This week baby magpies left the nest in the neighbourhood. So cute with their little tails, concentrating hard on short, inexperienced flights.
This morning I saw something I’ve never seen before – young magpies with light grey markings* where normally they are blue-black. They look so different I wouldn’t have thought they were the same kind of bird, but they were behaving like other young magpies, making the same calls with other magpies, and seemed to be part of a family of normally marked magpies. Possible!?
(*Not pictured here – didn’t have my camera with me!)
Woke up this week to a winter wonderland – snowed all night and all day.
The world made new. Again.
A mouse lives near the entrance to the neighbourhood park.
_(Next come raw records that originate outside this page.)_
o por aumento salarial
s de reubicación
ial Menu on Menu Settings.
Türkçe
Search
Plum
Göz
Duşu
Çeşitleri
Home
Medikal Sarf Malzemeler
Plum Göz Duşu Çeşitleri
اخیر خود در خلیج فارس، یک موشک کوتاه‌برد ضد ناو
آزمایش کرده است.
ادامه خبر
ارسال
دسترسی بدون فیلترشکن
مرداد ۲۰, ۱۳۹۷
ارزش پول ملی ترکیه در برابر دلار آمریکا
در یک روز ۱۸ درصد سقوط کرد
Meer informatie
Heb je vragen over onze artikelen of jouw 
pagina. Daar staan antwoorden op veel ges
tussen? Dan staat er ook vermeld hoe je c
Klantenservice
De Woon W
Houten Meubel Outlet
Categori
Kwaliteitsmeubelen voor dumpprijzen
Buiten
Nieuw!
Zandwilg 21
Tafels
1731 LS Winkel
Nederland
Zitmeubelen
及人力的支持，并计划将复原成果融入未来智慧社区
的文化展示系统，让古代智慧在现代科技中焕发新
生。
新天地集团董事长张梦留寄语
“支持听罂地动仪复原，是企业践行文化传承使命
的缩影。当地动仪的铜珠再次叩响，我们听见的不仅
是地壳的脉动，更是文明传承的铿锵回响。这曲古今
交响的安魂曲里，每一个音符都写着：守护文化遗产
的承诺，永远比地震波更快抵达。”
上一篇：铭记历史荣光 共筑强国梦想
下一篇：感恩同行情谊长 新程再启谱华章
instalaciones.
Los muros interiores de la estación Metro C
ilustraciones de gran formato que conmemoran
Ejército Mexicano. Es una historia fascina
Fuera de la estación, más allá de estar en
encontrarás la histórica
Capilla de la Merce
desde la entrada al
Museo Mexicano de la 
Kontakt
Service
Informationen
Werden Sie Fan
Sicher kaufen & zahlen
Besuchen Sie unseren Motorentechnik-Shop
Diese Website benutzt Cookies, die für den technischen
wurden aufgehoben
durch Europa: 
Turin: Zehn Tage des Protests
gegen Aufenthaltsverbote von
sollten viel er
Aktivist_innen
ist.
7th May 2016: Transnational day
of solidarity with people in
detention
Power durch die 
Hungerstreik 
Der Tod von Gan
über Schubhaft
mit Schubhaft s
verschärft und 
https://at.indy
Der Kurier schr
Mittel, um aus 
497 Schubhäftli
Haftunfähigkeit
In the fresh snow on the remaining snowbanks she is busy tunnelling; across the bank, popping up and burrowing down again, leaving tiny holes in the snow. The fresh snow so soft and shallow her tunnel falling in behind her, leaving a path of churned up snow. Terminating at the heart of a leafless bush, stems offering protection from avidly curious snouts of canine folk passers-by.
A Blue Jay calls in the morning from the oak tree in a low buzzing rattle, ending in a middle-pitched *click* – a mating call?
A pale owl flapped to the top of a spruce tree in the park this morning, and sat there, stone still. Very rare sighting.
Eleven crows flying northward, chatting. (close attention to their silhouettes this time, plus it’s lighter now for morning walks – yay (solar) spring! – definitely blunt-tailed, smooth ruffed crows, not V-tailed craggy ravens.)
> It’s somewhat warmer today, after a week of chill-you-to-the-bone, and lots of deep snow remains everywhere.
Five black silhouettes sail overhead under the morning moonlight, croaking in raspy voices to one another, revealing themselves as crows.
Perhaps they wandered over from campus, or are migrating north in the unusually warm weather. This neighbourhood belongs to the magpie clan; crows, especially such deep voiced ones, aren’t common here, though I love to hear them.
This morning all the neighbourhood squirrels are out industriously clipping and dropping long green spruce cones from the trees, creating a steady “plunk” throughout the alleys.
Our resident squirrel – a yearling who has set up shop under our garden shed – is nimbly flowing out to the slender branch tips of the bur oak in his quest for the last remnants of acorns, occasionally slipping in the insubstantial branches and hanging precariously with a squeak! of alarm.
Although no other squirrel is after his treasure mine, he must contend with a curious blue jay who stops by from time to time.